EXERCISES TO COMPLETE |
**1)** Answer these questions using the passage on India's auto industry and the Union Budget:
(a) By what percentage were overall automobile sales down year on year in the April-December 2019 period?
(b) Roughly how much had the industry already spent on the fast-tracked technological upgrade to meet BS emission norms?
(c) How many companies in the auto component sector does ACMA represent?
**2)** Extend the passage on India's auto industry and the Union Budget, picking up after its final sentence.

PASSAGE TO READ |
====================
India Auto Inc, which continues to battle a prolonged downturn which has nearly brought the industry down to its knees, was fervently expecting a dose of growth-injecting measures from the Union Budget FY2020-21 but has been left with little to smile about.
India Auto Inc, whose overall automobile sales across segments are down 15.73 percent year on year in the April-December 2019 period, and has already spent in the region of Rs 1 lakh crore on the fast-tracked technological upgrade to meet BS emission norms, was pinning its hopes on the much-awaited vehicle scrappage policy to drive new vehicle sales as also a 10 percent reduction from 28% GST to 18% for BS VI vehicle as also all types of components. But there was little forthcoming on this score from the Budget.
In fact, ACMA had reiterated the need for a uniform 18% GST rate on all auto components in its recommendations for the Union Budget 2020. Given the sector is challenged due to the prolonged slowdown, the industry association that represents over 850 companies in the auto component sector had recommended supportive measures that would enable revival of automotive growth. ACMA had also urged the setting up of a Technology Development & Acquisition Fund to support R&D and indigenous technology development especially in light of the technological disruptions the automotive industry is witnessing, along with incentivising R&D spend. But their hopes seem to have been dashed.
====================
SUPPLIED DATA |
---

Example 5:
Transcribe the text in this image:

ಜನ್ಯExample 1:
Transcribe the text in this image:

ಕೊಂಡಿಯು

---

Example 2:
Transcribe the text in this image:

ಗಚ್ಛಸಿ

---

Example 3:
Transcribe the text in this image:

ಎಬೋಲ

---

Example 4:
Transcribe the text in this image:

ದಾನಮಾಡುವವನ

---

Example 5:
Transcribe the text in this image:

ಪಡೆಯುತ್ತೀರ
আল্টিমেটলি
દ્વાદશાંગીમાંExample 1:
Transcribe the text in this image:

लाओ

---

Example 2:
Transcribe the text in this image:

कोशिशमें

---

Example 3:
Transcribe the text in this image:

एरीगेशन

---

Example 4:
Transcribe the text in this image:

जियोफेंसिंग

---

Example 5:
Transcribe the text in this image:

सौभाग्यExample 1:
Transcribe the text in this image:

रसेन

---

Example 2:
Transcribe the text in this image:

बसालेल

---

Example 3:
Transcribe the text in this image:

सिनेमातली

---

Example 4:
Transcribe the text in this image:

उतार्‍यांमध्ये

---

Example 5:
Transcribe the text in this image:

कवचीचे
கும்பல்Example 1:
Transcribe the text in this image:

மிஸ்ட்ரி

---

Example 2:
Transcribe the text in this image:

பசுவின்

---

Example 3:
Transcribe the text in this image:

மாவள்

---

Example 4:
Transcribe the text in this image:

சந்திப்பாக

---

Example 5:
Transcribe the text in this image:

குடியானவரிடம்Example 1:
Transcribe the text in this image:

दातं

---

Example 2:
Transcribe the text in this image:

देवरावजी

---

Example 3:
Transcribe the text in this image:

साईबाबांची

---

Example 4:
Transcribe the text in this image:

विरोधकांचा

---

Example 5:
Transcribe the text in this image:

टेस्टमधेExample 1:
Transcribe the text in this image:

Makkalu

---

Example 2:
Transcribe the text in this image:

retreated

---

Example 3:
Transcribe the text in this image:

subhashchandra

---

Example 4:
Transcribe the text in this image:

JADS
====================
TASK-BY-TASK OUTPUTS |
**1)**
(a) 15.73 percent
(b) In the region of Rs 1 lakh crore
(c) Over 850

**2)**
IT relief could translate into entry level sales of bikes and cars; infra push to drive sales of M&HCVs
Not all is doom and gloom though. The finance minister announced substantial income tax relief for tax payers for those forgoing exemption and deductions, which is expected to benefit the middle class to some extent.
As per the Budget proposals, income between Rs 250,000 to Rs 500,000 will be taxed at the same 5%; between Rs 500,000 to Rs 750,000 will be taxed at 10% (down from the existing 20%), between Rs 750,000 to Rs 10 lakh taxed at 15% (down from existing 20%) and between Rs 12.5 lakh to Rs 15 lakh to 25% (down from 30%). Income above Rs 30 lakh will continue to be taxed at 30%. In the new tax regime, tax benefit will accrue to a taxpayer depending upon exemptions and deductions claimed by him. For example, a person earning Rs 15 lakh in a year and not availing any deductions will pay Rs, 195,000 as compared to Rs 273,000 in the old regime, reducing the tax burden by 78,000 in the new regime.
This extra income in the hands of the tax payer could be expected to translate into purchase of entry level bikes and cars, albeit consumer sentiment seems to be at an all-time low.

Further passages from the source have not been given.